Electricity is used in light-emitting diodes. There have been some major advances over the last few years in organic light-emitting diodes (OLEDs)20-23 and polymer light-emitting diodes (PLEDs).24-26 However, the generation of white light from OLEDs and PLEDs has proven to be challenging because: 1) blue and white light emitters are not as efficient as green and red emitters;27,28 2) energy down conversion in the case of multilayer devices, i.e. blue light can easily be absorbed by green chromophore and green light can be absorbed by red chromophore which results in one colour emission that depends on their efficiency; 3) bias dependant colour variation i.e. recombination zone of hole and electron is shifted at different bias which leads to different mobility of the charge carriers;29 4) many layers are involved in the multilayer devices which leads to high manufacturing cost;30 and 5) long term stability of emitters such as N—N′-diphenyl-N,N′-bis(3-methyl phenyl)-1,1′-biphenyl-4,4′-diamine (TPD), tris(8-quinolinolato) aluminum (Alq3).31 
Down conversion is the conversion of higher energy UV light into visible light and is widely exploited in phosphors.32 The short-wavelength emitting light sources can be used as efficient pumps to excite organic and inorganic luminescent matrices for subsequent photon emission at lower energies. The main challenge of this process is the degradation of the emitting material, especially in the organic emitting materials, over time because of photodecomposition and other means, as would be known to one skilled in the art.

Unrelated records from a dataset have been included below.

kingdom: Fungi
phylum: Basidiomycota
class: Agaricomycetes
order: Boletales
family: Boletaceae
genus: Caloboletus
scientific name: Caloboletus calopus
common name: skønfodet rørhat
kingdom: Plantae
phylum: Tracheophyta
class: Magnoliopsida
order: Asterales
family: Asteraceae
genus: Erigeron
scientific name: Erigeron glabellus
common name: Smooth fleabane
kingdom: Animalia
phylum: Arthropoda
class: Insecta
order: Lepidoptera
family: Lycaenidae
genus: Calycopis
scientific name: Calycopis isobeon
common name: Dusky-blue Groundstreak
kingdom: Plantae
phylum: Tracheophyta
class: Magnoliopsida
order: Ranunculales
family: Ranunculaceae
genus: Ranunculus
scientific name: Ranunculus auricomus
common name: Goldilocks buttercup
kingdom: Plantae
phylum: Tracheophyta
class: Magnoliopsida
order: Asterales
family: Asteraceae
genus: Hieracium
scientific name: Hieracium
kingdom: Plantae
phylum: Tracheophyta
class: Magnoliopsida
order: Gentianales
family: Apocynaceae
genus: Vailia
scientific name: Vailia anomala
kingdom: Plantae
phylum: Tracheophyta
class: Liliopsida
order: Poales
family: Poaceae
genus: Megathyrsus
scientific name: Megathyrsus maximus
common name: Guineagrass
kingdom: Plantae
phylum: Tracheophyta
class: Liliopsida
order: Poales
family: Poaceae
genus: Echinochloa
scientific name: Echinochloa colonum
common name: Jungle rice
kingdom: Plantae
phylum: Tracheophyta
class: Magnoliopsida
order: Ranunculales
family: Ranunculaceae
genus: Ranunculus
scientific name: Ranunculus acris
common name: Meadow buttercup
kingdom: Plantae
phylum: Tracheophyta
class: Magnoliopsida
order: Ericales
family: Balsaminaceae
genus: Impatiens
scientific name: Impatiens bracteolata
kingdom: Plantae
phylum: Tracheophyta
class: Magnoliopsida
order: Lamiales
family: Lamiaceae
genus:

One of the oldest devices for the production of white light is an incandescent light bulb. An incandescent light bulb produces light by heating a small filament of tungsten to about 2500° C. Despite many years of use, the efficiency (10-12%) is very low.33 
Up-conversion converts cheap near infrared photons via multiphoton processes into visible photons34. Up-conversion is based on sequential absorption and energy transfer steps involving real metastable excited state that is intermediate in energy between the ground state and the emitting state of the ion. This process requires the absorption of at least two photons to provide sufficient energy for the up-converted emission to occur. This process is different from multiphoton absorption process which occurs through the simultaneous absorption of two or more photons via a non-stationary virtual quantum mechanical state in a medium, requiring high excitation densities.
Lanthanide ions are suitable candidates for up-conversion processes because of their crystal field-split (stark) level structure that provides many intermediate levels with favorable spacing and their long-lived excited states. Moreover, cheap NIR diode continuous wave (CW) laser can be used as excitation source.
In order to achieve an efficient, cost effective and durable white light source, the following points may be considered: i) stable photocycle of the emitting species; ii) one cheap excitation source (e.g. 980 nm CW laser) and efficient absorption; iii) easy control over the luminescence intensity of red, green, and blue emission; and iv) easy and cost effective fabrication of the device. It is an object of the invention to overcome the deficiencies in the prior art.